NHS England has signed a three-month deal with 10 private healthcare groups, including Spire, Circle Health Group and Nuffield Health, to provide extra support as it deals with rising staff absences and the spread of the Omicron variant of coronavirus.
The deal — which will start on Monday and end on March 31 — is aimed at relieving pressure on hospitals in England by encouraging them to refer patients in need of NHS elective surgery or urgent cancer work to private facilities. NHS England did not disclose the value of the agreement.
Spire Healthcare said that it would grant NHS England “access to 100 per cent of its facilities and teams on a local, regional or national basis in the event of a surge of Covid-19 patients”. However, the companies will continue to treat private patients and retain the right to choose which cases to take on.
The spread of the Omicron variant has piled pressure on England’s NHS. Last week, 17 hospitals across Manchester announced the cancellation of non-critical surgeries.
Hospitals have been asked to identify areas such as gyms and education centres to create “super surge” wards on top of their usual capacity. The government is also in the process of building additional temporary mini-Nightingale facilities on the grounds of some hospitals as part of a move to create up to 4,000 extra beds.
The need for emergency capacity follows a halving of NHS beds over the past 30 years. At the start of the pandemic, the UK had just 2.6 beds per 1,000 population, versus 6.1 in France and 8.1 in Germany, according to data from the King’s Fund.

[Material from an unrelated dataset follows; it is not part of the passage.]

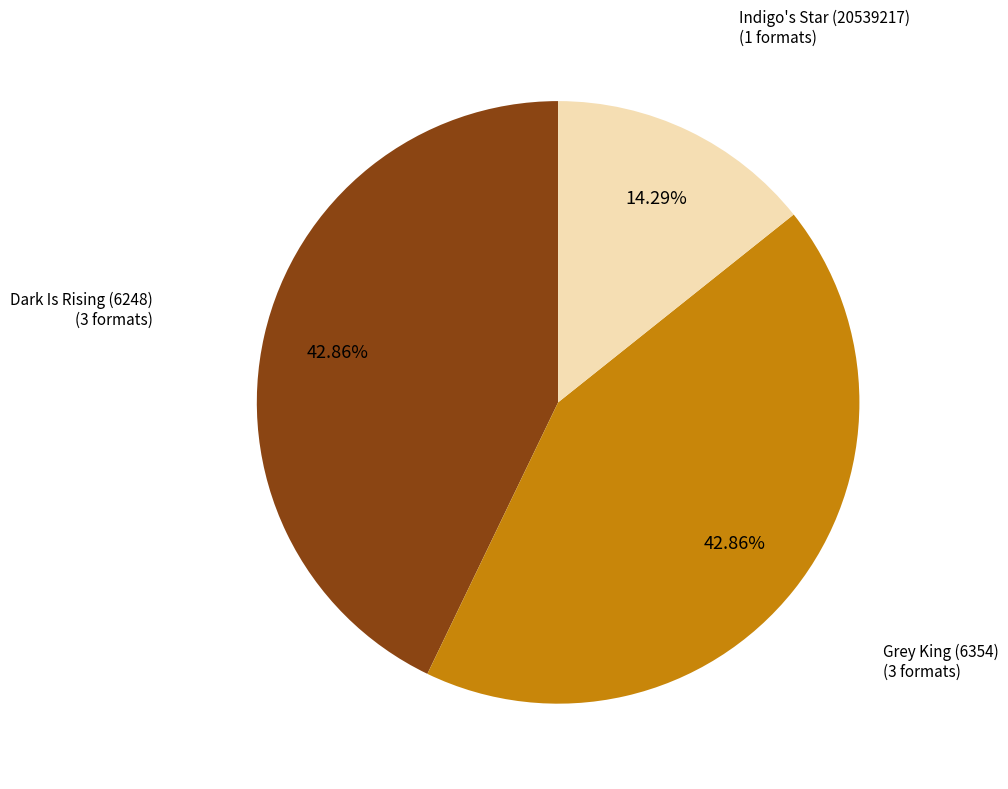

Does any single category account for the majority?

No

Sir David Sloman, chief operating officer and Covid incident director at NHS England, said the deal would place “independent health providers on standby to provide further help should hospitals face unsustainable levels of hospitalisations or staff absences.
“Just like the Nightingale hubs being created across the country, we hope never to need their support but it will be there if needed,” he added.

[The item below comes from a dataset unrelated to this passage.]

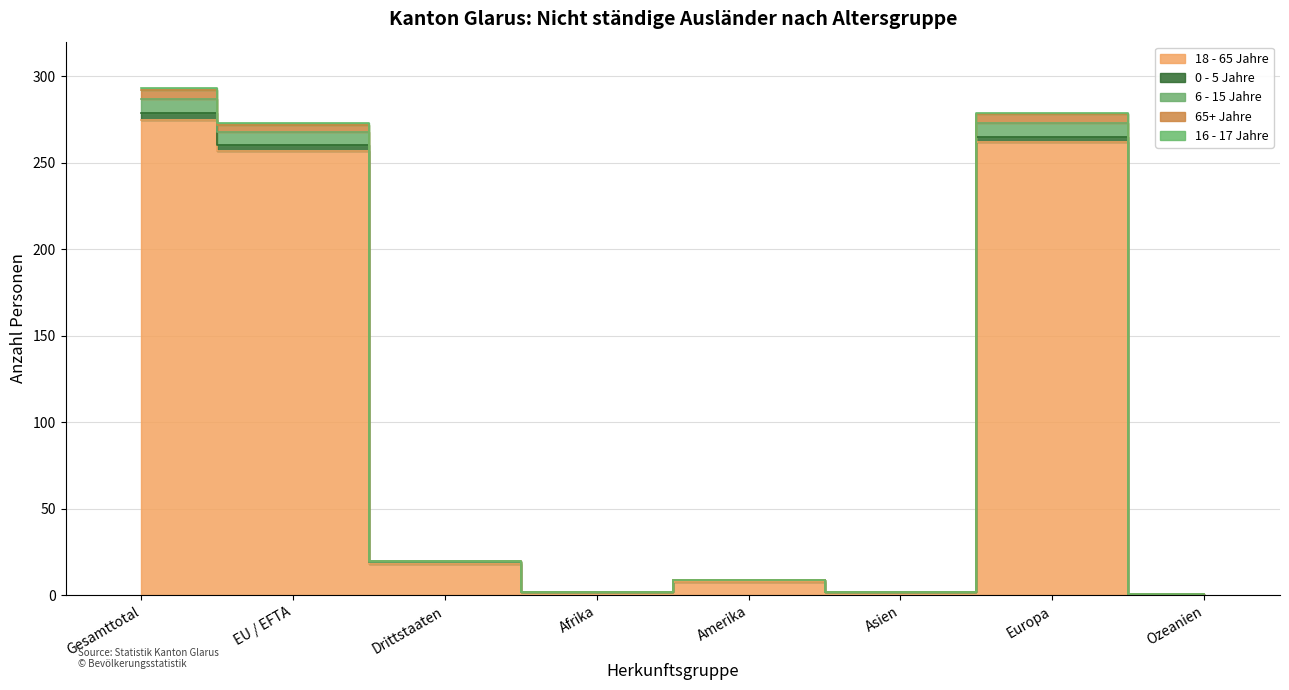

What is the label of the 2nd point from the right?

Europa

However, there are questions over how much additional capacity will be provided given that private hospitals rely on NHS medics to carry out work.
David Rowland, of the Centre for Health and Public Interest think-tank, said: “The private hospital sector can only deliver additional capacity to the NHS by relying on NHS staff, its medical consultants. It is therefore misleading to suggest that this deal provides additional capacity to the NHS when this cannot be delivered without NHS staff, many of whom are off sick due to Omicron.”
The deal is the latest in a series of agreements with private hospitals since the start of the pandemic. In March 2020, the government agreed to pay the operating costs of the private providers — including rent, interest payments and staffing — for up to one year. Much of the capacity went unused as medics, who are usually employed by the NHS but perform additional work for the private sector, were diverted to the health service.
The cost of the 2020 deal has never been officially disclosed but the new arrangement is understood to be on similar terms and will apply if there is an overwhelming surge in Covid 19 patients.
In 2021, private hospitals signed a separate £10bn, four year framework agreement to take on NHS cases to relieve long waiting lists. Last year more hip and knee replacements were delivered in private health facilities than NHS hospitals for the first time since the 1960s and 1970s, according to an analysis of official data by Candesic, the healthcare consultancy, for the Financial Times.